The Grayscale Bitcoin Trust is currently valued at around $10.3 billion and owns 643,572 Bitcoins. Since it is a trust (and not an ETF), Grayscale cannot actively manage the value of its Bitcoin relative to the number of shares bought or sold by investors. When investors buy or sell their shares of the Trust, Grayscale doesn't immediately turn around and buy or sell Bitcoin. For the most part, Grayscale hopes that the free market values shares of the Trust relatively close to the value of the Bitcoin it owns. However, that has recently failed.

Since the beginning of the year, the Grayscale Bitcoin Trust has been trading at a discount as more investors have redeemed their shares, and Grayscale has still held roughly the same number of Bitcoin. However, for most of its history, GBTC traded at a premium, meaning the value per share was worth more than the value of Bitcoin held by Grayscale due to increased desire by investors to gain exposure to Bitcoin. If the Trust were an ETF, the price would more closely follow the value of Bitcoin, thus closing these gaps and bringing a balance to the price of the shares and the value of Bitcoin on a more consistent basis. 

Should you follow Wood's lead?

Currently, the market price per share of the Trust sits at just below $9. If there was a true balance, the price per share should be around $15. 

You might be thinking this provides a lucrative opportunity. If that gap is closed, investors would be able to make a near-40% profit per share in addition to the possibility that the value of Bitcoin could increase in the future as well. 

This is probably a part of Wood's reason for buying more shares of the Trust recently. She and her team might see the discount as just another reason to buy and potentially increase their profits, but no one truly knows. 

Their reasoning could also be related to the possibility that the Trust might be converted to an ETF in the future.

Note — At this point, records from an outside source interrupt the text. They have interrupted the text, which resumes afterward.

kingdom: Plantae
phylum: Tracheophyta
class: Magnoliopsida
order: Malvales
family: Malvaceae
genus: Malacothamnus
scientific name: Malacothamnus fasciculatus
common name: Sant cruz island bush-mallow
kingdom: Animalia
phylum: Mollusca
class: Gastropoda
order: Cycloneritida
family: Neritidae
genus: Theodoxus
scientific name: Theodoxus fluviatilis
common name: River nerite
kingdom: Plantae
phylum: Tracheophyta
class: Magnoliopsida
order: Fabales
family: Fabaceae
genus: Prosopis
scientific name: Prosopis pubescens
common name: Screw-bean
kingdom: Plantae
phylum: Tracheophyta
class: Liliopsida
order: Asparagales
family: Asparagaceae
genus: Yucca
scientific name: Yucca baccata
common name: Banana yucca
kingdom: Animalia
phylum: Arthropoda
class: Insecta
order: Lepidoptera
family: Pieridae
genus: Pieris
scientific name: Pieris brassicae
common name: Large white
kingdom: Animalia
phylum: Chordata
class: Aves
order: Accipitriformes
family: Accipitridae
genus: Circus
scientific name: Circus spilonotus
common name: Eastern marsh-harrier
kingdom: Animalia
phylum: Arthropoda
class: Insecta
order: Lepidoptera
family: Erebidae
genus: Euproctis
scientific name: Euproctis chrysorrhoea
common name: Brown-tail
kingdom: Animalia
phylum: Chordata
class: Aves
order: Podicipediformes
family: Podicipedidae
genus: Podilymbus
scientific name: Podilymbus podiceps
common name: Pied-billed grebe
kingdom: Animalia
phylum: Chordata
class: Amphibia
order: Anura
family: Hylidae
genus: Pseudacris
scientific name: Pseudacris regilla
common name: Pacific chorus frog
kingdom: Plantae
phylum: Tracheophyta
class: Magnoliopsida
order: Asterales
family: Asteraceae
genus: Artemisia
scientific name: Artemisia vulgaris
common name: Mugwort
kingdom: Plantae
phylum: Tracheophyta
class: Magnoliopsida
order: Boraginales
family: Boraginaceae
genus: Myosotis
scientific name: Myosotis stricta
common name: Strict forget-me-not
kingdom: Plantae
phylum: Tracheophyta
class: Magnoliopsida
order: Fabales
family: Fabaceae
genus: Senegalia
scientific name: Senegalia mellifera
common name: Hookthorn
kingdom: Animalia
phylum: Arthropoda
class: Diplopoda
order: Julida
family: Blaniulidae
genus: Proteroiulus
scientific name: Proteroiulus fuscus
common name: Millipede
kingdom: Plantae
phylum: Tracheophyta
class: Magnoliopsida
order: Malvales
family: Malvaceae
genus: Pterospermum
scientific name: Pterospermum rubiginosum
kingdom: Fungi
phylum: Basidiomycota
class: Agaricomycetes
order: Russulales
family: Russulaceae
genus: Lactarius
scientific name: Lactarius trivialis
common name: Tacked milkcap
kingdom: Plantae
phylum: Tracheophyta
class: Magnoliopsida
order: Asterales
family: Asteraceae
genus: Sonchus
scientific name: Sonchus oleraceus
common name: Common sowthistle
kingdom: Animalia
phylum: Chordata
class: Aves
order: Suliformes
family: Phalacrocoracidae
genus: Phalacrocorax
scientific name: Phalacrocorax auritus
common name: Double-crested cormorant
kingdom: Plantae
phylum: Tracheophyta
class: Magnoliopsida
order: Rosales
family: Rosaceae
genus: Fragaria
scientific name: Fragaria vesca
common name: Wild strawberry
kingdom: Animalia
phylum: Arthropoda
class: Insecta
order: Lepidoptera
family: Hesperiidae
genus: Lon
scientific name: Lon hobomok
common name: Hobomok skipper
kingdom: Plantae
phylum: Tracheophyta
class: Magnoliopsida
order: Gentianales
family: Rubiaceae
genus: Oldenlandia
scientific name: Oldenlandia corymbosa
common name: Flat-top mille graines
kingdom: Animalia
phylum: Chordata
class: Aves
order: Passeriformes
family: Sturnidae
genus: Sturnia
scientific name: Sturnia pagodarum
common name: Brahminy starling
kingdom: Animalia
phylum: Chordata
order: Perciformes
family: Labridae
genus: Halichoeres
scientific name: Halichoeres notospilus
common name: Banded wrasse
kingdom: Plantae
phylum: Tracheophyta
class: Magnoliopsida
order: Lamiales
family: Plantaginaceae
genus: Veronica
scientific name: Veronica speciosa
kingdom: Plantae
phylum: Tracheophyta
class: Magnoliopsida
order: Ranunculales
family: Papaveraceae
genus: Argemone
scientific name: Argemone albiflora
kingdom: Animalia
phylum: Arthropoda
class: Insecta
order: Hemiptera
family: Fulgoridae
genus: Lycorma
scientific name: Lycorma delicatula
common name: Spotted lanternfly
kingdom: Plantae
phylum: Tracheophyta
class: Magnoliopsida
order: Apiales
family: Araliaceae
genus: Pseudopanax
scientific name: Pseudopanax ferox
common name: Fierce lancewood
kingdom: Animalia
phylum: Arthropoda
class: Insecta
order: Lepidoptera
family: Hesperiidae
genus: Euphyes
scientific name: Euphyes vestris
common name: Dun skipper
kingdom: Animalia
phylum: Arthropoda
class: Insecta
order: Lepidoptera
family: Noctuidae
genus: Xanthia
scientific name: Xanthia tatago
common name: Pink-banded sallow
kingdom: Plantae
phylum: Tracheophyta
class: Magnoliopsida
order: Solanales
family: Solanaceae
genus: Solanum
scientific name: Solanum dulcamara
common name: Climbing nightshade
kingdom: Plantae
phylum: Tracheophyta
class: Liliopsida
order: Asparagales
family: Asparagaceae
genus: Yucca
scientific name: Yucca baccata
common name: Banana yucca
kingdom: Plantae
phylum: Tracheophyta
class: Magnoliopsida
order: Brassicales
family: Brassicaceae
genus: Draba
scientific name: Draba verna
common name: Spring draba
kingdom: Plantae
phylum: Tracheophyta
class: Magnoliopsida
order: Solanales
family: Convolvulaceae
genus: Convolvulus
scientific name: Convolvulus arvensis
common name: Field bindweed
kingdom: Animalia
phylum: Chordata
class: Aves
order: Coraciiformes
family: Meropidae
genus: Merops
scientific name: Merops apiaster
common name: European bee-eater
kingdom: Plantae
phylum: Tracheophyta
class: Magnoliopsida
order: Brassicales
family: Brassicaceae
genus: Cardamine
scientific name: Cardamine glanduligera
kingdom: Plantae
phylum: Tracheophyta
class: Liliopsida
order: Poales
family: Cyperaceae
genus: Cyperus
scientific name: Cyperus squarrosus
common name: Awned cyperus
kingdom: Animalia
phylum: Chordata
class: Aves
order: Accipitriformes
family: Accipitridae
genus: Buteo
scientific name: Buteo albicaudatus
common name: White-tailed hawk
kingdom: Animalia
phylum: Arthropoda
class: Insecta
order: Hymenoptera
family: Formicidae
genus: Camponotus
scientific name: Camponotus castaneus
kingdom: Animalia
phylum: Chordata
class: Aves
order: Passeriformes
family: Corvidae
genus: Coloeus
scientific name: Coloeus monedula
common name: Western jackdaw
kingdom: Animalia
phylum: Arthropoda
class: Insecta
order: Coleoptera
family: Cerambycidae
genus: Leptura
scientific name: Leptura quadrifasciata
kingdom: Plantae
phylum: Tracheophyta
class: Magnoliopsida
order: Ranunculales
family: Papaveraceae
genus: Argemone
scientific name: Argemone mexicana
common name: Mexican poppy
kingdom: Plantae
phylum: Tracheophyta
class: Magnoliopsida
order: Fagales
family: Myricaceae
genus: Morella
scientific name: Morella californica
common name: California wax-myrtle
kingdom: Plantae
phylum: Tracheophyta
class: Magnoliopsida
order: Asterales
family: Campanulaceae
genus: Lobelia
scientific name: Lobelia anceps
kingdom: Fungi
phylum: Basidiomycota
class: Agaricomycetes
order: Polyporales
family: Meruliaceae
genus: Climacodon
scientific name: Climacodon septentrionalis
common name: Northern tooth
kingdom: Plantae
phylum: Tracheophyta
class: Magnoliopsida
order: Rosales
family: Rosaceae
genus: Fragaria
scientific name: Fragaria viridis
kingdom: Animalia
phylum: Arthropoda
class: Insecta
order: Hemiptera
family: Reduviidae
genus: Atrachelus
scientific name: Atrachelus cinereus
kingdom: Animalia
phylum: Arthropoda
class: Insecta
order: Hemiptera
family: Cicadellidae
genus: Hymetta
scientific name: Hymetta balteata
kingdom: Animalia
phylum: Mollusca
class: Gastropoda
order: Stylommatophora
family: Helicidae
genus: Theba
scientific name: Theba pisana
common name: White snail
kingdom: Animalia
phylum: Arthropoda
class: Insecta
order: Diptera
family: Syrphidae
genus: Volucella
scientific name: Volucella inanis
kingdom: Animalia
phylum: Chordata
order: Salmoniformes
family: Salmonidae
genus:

So far, Grayscale's efforts to convert to an ETF have been squashed by the Security and Commission Exchange (SEC). Optimists believe that it's likely only a matter of time before Grayscale gets this approval as investor demand for exposure to Bitcoin increases. Should the SEC give Grayscale the green light to become an ETF, that price gap should subsequently close. 

If you are looking for exposure to Bitcoin, the best way to do that would be to buy Bitcoin itself. In doing so, you have full control over your Bitcoin and can do with it as you please. However, if you are looking to take on some slight additional risk for the possibility of an added 40% upside, GBTC might be worth considering.